Text provided:
I’m becoming concerned that, when it comes to behaviour towards pets, Others are not like Us. And by Others, I mean normal people. You know, those people you see around who have kids or iPods or colour co-ordinated clothes or fake Louis Vuitton bags. Normal people. As I cannot count myself amongst the normal (and I WANT the iPod, I do; but it’s just too expensive to justify for someone who screams BAM-A-LAM, BAM-A-LAM throughout the entirety of Spiderbait’s ‘Black Betty’ remake) then I must reconsider our approach to the animals that live in our house.
Things that We Do that I don’t think Other People Do:
- Talk back to the cat. In cat language. It has got to the stage where Mr. T cannot tell if any given “Meh!” comes from me or from the Cat. (But only one of us wants kibble.)
- Ruin the dogs’ self esteem. Either Dog walks up, all waggy tail and pleased to see us. Mr. T bends down and says, clearly and distinctly into the dog’s face, “I don’t like dogs. I don’t like dogs and I don’t like you. Nobody likes you.” Bonus points for maligning the Dogs in public, where horrified people can think bad thoughts.
- Re-enact the hospital bed scene from The Simpsons when the Cat is sitting contentedly on your lap. “Bed goes up – bed goes down. Bed goes up – bed goes down. Bed goes up – hey, where ya GOING?”
- Talk openly about skinning your animals for their fur.
- Pick a favourite animal when all are present in the room.
“I like the black one today.”
“Really? The black one? Even after his little ‘incident’ with the soft toy he wasn’t supposed to touch?”
“Dammit, I forgot he chewed the eyes off Eeyore. OK then, I’ve changed my mind. I’m having the tabby one.”
“But the tabby one’s MY favourite.”
“No, he’s mine. You can have the dogs.”
“I don’t want the dogs.”
“NOBODY wants the dogs. Now go pick up their poo.”
“Now I don’t want YOU either.”
“Like I care. Now go! The spade awaits!”

Provided material:
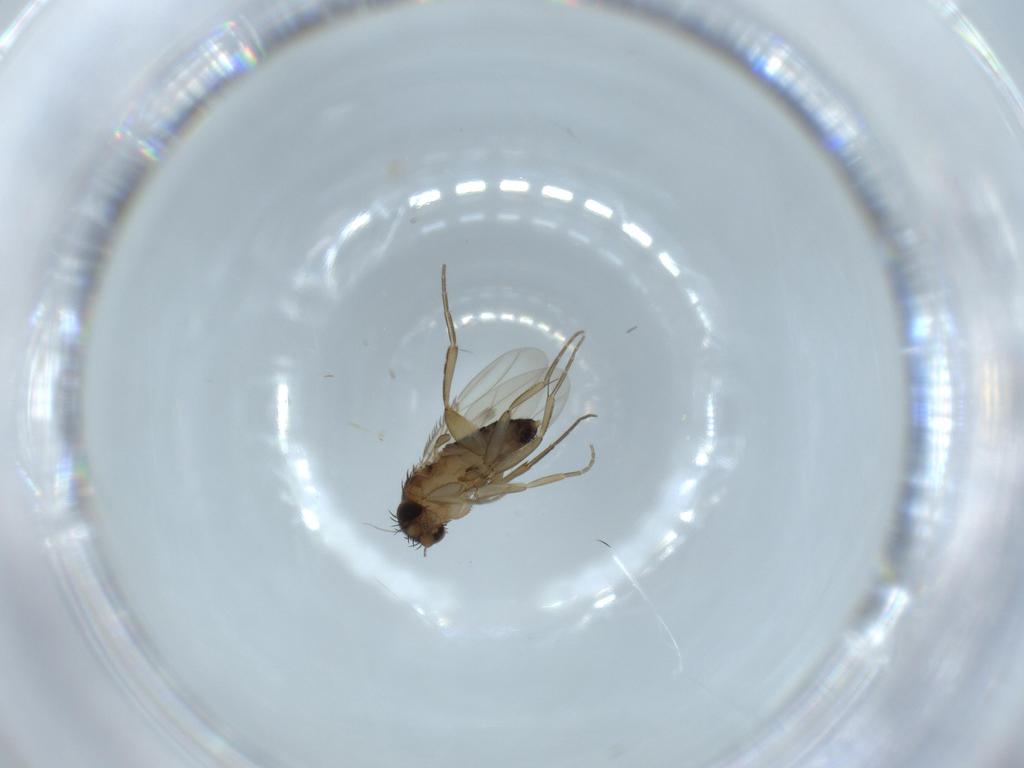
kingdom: Animalia
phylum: Arthropoda
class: Insecta
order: Diptera
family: Phoridae
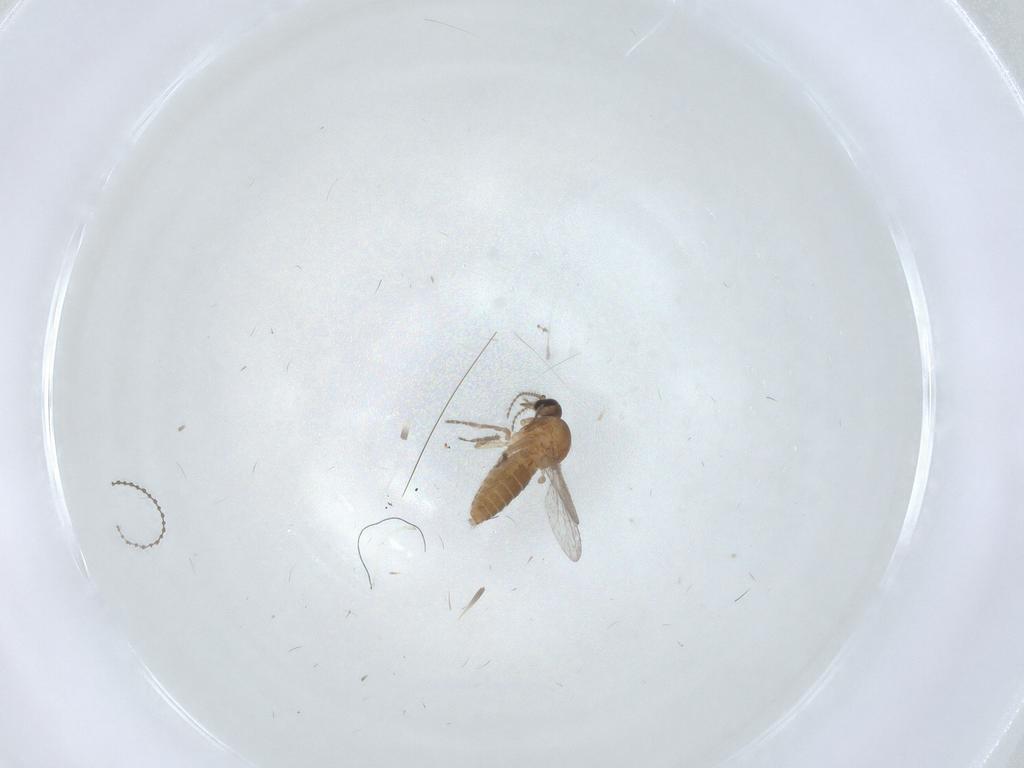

What you should do: In the text about how one household treats its pets, what did the black one chew off Eeyore?

Task solution: The eyes.